- [WHAT IS REQUIRED]:
Images are to be left out when the records below are printed word for word.

- [SOURCE DATA]:
------------------------------------------------------------

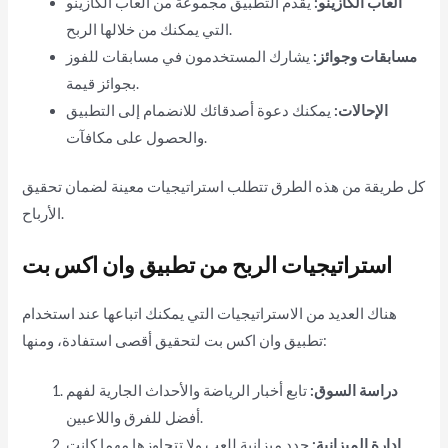
ألعاب الكازينو:
يقدم التطبيق مجموعة من ألعاب الكازينو
التي يمكنك من خلالها الربح.
مسابقات وجوائز:
يشارك المستخدمون في مسابقات للفوز
بجوائز قيمة.
الإحالات:
يمكنك دعوة أصدقائك للانضمام إلى التطبيق
والحصول على مكافآت.
كل طريقة من هذه الطرق تتطلب استراتيجيات معينة لضمان تحقيق
الأرباح.
استراتيجيات الربح من تطبيق وان اكس بت
هناك العديد من الاستراتيجيات التي يمكنك اتباعها عند استخدام
تطبيق وان اكس بت لتحقيق أقصى استفادة، ومنها:
دراسة السوق:
تابع أخبار الرياضة والأحداث الجارية لفهم
أفضل للفرق واللاعبين.
إدارة الميزانية:
حدد ميزانية للعب ولا تتجاوزها مهما كانت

------------------------------------------------------------

- [YOUR SOLUTION]:
ألعاب الكازينو:
يقدم التطبيق مجموعة من ألعاب الكازينو
التي يمكنك من خلالها الربح.
مسابقات وجوائز:
يشارك المستخدمون في مسابقات للفوز
بجوائز قيمة.
الإحالات:
يمكنك دعوة أصدقائك للانضمام إلى التطبيق
والحصول على مكافآت.
كل طريقة من هذه الطرق تتطلب استراتيجيات معينة لضمان تحقيق
الأرباح.
استراتيجيات الربح من تطبيق وان اكس بت
هناك العديد من الاستراتيجيات التي يمكنك اتباعها عند استخدام
تطبيق وان اكس بت لتحقيق أقصى استفادة، ومنها:
دراسة السوق:
تابع أخبار الرياضة والأحداث الجارية لفهم
أفضل للفرق واللاعبين.
إدارة الميزانية:
حدد ميزانية للعب ولا تتجاوزها مهما كانت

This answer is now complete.